## TASK INPUTS

*** Begin section ***

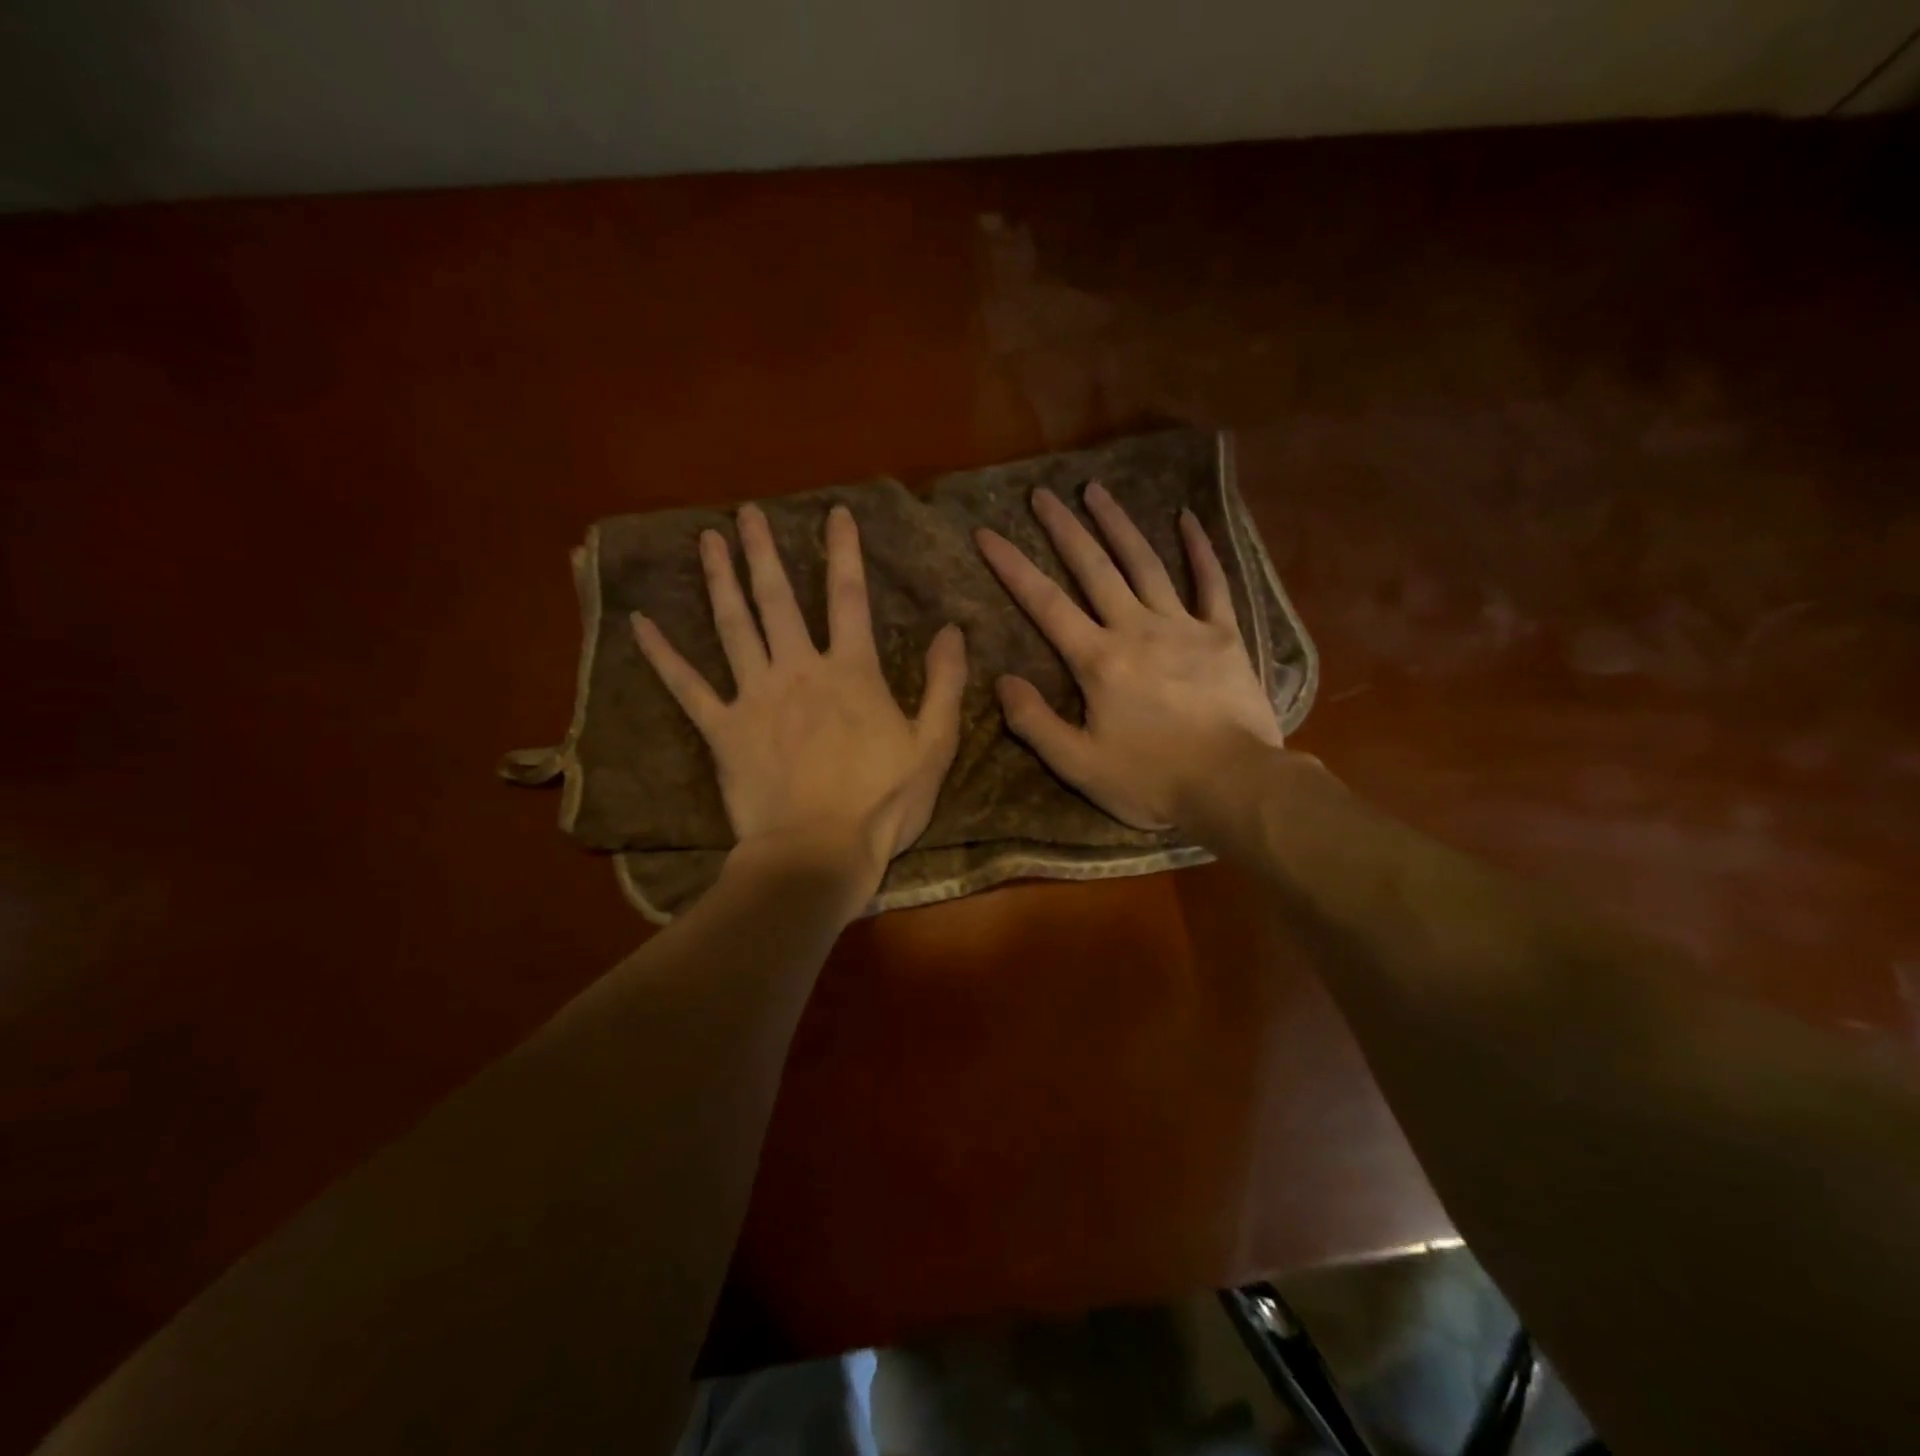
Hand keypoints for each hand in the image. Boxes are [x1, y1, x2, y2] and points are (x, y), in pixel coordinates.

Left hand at [632, 502, 966, 903]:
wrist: (819, 852)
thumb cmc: (883, 802)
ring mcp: (754, 697)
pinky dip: (662, 655)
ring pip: (733, 626)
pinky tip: (640, 624)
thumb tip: (953, 631)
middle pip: (777, 599)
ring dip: (720, 580)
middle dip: (764, 552)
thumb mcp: (934, 745)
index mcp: (850, 672)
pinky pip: (687, 687)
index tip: (835, 513)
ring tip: (708, 540)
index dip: (844, 552)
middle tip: (748, 513)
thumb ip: (945, 684)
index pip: (849, 597)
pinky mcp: (722, 730)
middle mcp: (798, 670)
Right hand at [975, 483, 1282, 829]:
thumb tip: (1002, 681)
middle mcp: (1136, 629)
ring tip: (1096, 490)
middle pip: (1094, 568)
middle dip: (1064, 529)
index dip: (1012, 567)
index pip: (1045, 604)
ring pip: (1145, 564)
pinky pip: (1211, 583)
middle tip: (1042, 493)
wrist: (1234, 785)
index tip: (987, 534)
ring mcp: (1183, 627)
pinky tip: (1186, 518)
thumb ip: (1034, 722)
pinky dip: (1199, 549)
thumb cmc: (1151, 780)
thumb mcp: (1079, 765)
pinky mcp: (1223, 635)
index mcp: (1098, 661)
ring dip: (1118, 524)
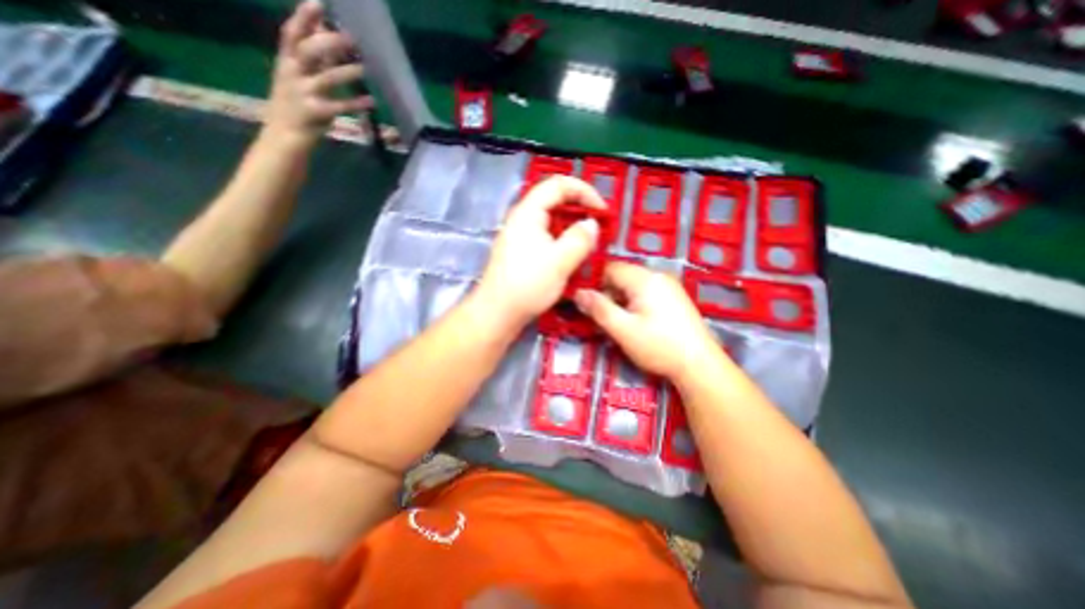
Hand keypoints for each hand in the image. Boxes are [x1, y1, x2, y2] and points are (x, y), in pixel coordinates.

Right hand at [265, 1, 373, 146]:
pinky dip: (356, 104)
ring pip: (325, 78)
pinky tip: (371, 101)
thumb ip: (311, 58)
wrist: (283, 134)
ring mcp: (303, 93)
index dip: (304, 17)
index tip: (319, 2)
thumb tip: (327, 33)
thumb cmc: (294, 103)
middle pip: (307, 51)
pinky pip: (338, 107)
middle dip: (328, 42)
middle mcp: (291, 73)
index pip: (292, 33)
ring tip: (365, 68)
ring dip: (346, 72)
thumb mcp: (296, 76)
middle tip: (351, 38)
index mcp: (286, 61)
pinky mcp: (315, 113)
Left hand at [475, 177, 605, 329]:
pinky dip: (562, 240)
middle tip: (599, 226)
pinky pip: (546, 237)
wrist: (497, 313)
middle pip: (554, 200)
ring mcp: (520, 236)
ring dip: (572, 227)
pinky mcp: (521, 252)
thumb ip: (580, 238)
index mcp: (528, 212)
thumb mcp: (560, 261)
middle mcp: (522, 219)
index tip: (602, 210)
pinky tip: (572, 255)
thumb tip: (592, 224)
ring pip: (551, 221)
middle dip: (580, 209)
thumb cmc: (527, 285)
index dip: (584, 191)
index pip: (558, 184)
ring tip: (589, 242)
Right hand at [571, 262, 722, 380]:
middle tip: (600, 317)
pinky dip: (633, 303)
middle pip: (621, 276)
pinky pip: (645, 293)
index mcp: (644, 279)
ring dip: (619, 300)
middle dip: (607, 293)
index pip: (610, 268)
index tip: (583, 300)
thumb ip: (599, 309)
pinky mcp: (673, 298)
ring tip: (616, 322)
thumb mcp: (623, 330)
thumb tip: (578, 293)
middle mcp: (657, 276)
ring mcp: (668, 286)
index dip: (594, 282)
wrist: (699, 365)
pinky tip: (634, 322)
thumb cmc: (659, 347)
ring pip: (632, 286)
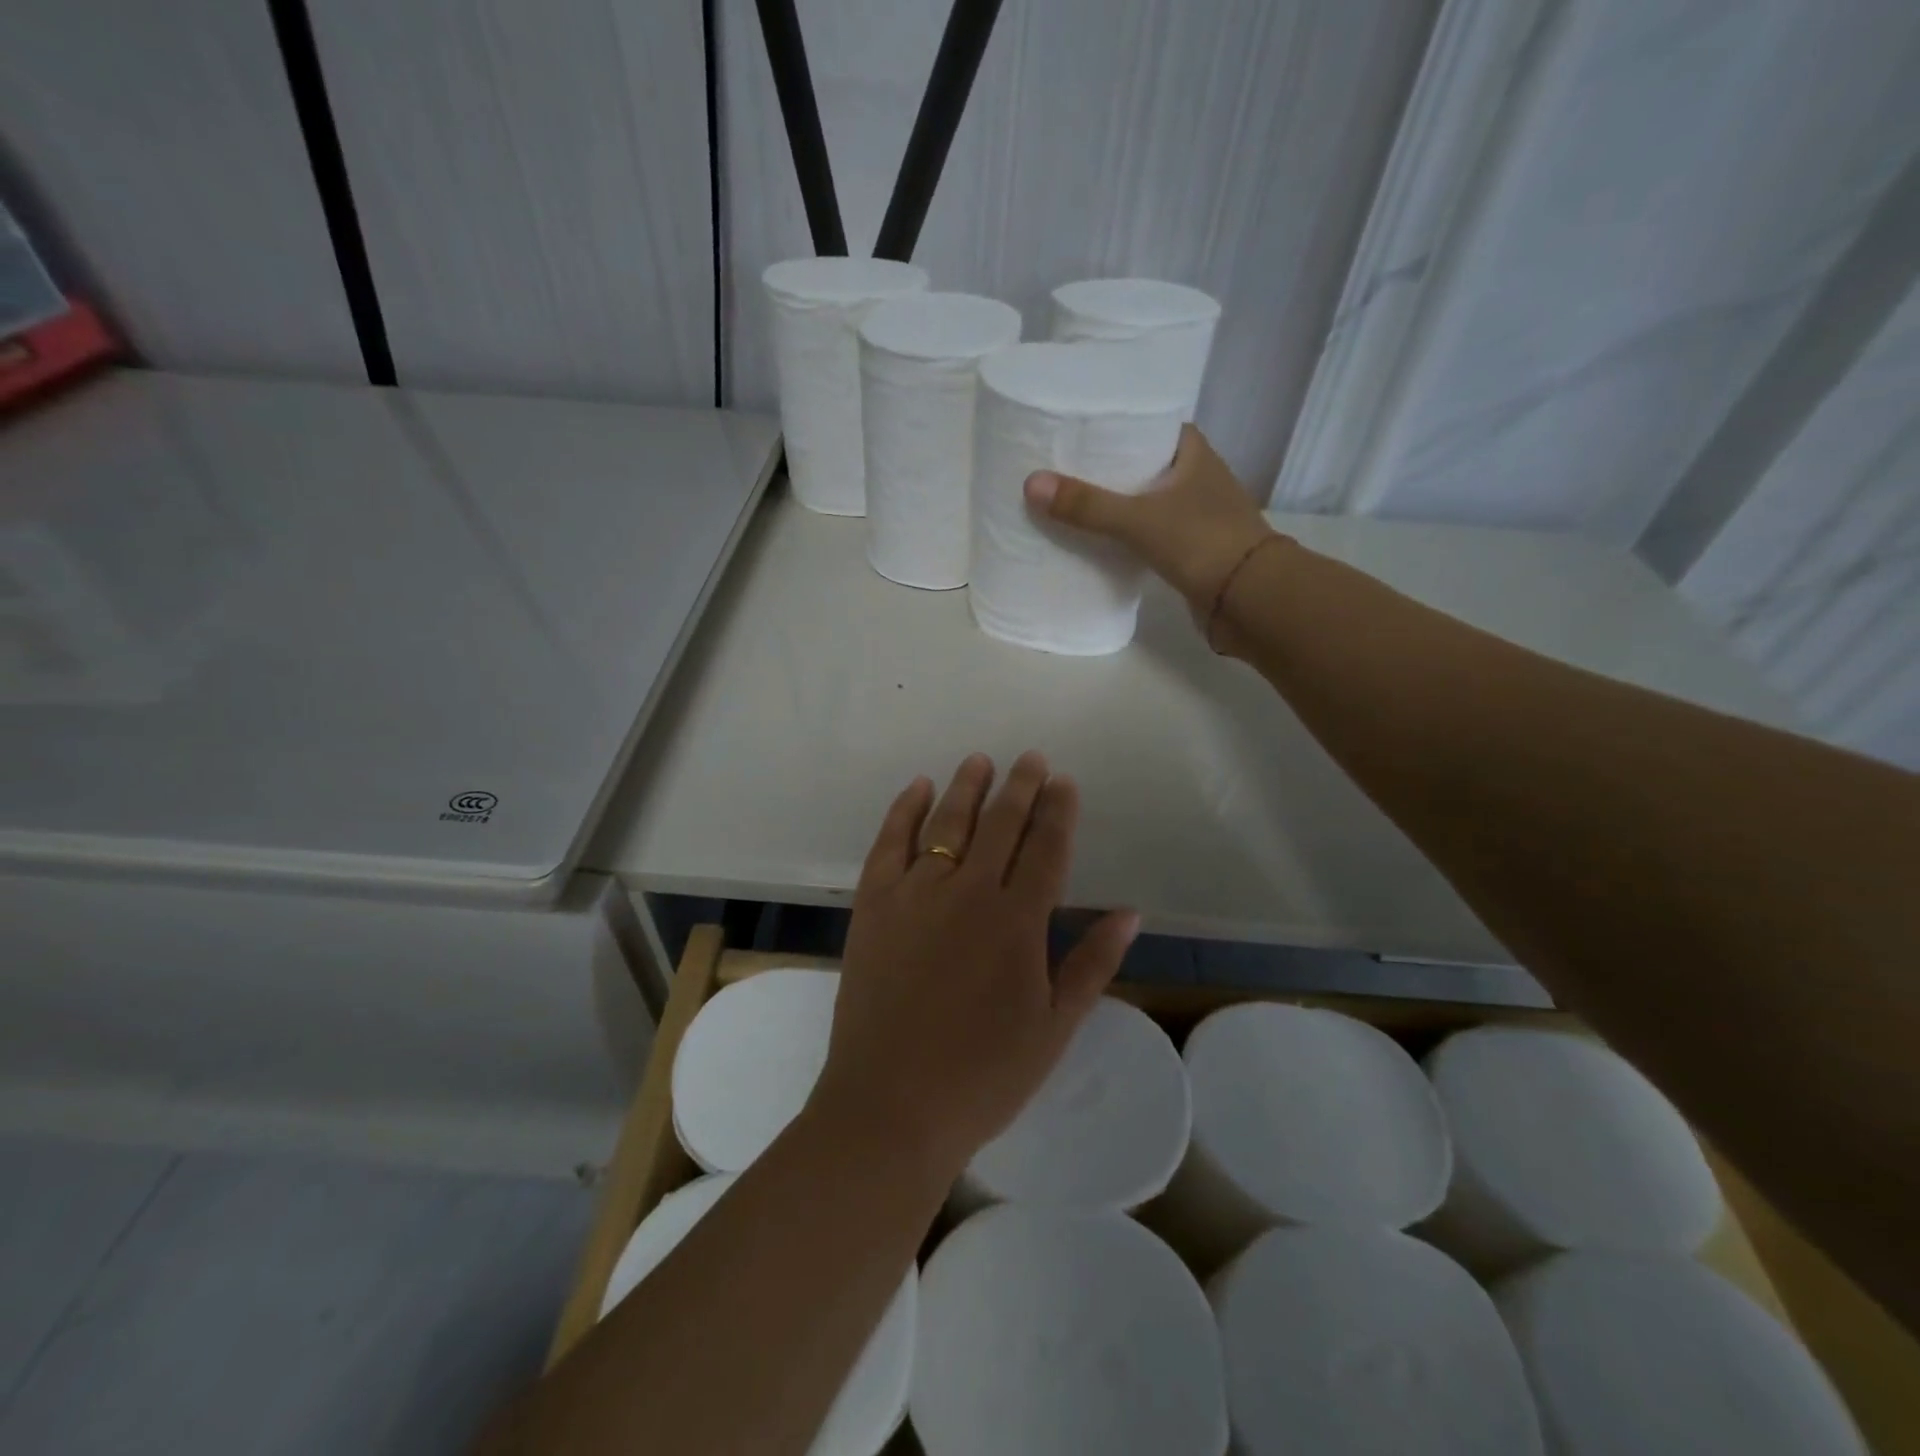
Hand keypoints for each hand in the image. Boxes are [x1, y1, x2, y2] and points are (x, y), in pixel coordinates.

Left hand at [811, 752, 1140, 1179]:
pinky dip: (905, 809)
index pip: (1046, 848)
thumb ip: (1092, 963)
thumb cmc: (983, 1075)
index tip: (1064, 781)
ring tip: (981, 761)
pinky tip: (918, 788)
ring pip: (947, 822)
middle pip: (1000, 823)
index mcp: (1018, 921)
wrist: (890, 1106)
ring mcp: (916, 893)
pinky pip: (890, 842)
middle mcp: (969, 892)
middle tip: (1031, 758)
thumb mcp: (1054, 1027)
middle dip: (1020, 786)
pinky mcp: (873, 904)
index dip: (1058, 811)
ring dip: (968, 787)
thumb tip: (1129, 912)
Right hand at [1024, 423, 1279, 626]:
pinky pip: (1155, 535)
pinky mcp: (1195, 552)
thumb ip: (1087, 505)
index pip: (1157, 426)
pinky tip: (1104, 542)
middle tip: (1071, 467)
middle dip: (1116, 467)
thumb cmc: (1201, 542)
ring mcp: (1200, 518)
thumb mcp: (1138, 519)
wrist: (1250, 600)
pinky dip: (1132, 536)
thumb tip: (1032, 484)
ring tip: (1078, 503)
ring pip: (1153, 502)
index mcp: (1196, 455)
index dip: (1126, 425)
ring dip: (1124, 504)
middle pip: (1151, 465)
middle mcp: (1201, 480)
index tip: (1089, 430)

*** End section ***

## TASK DETAILS
Out of the material above, output word for word the line with "middle tip: (600, 317)", the line with "ring pip: (632, 286)", and all lines between them, with nothing else.

## OUTPUT BELOW
middle tip: (600, 317)
pinky dip: (633, 303)
middle pip: (621, 276)
pinky pip: (645, 293)
index mcp: (644, 279)
ring dip: (619, 300)
middle dip: (607, 293)
index pip: (610, 268)
index tip: (583, 300)
thumb ip: (599, 309)
pinky mcp: (673, 298)
ring tip: (616, 322)
thumb mcp: (623, 330)
thumb tip: (578, 293)
middle mcp: (657, 276)
ring mcp: (668, 286)
index dip: (594, 282)
wrist: (699, 365)
pinky tip: (634, 322)
thumb cmc: (659, 347)
ring pip: (632, 286)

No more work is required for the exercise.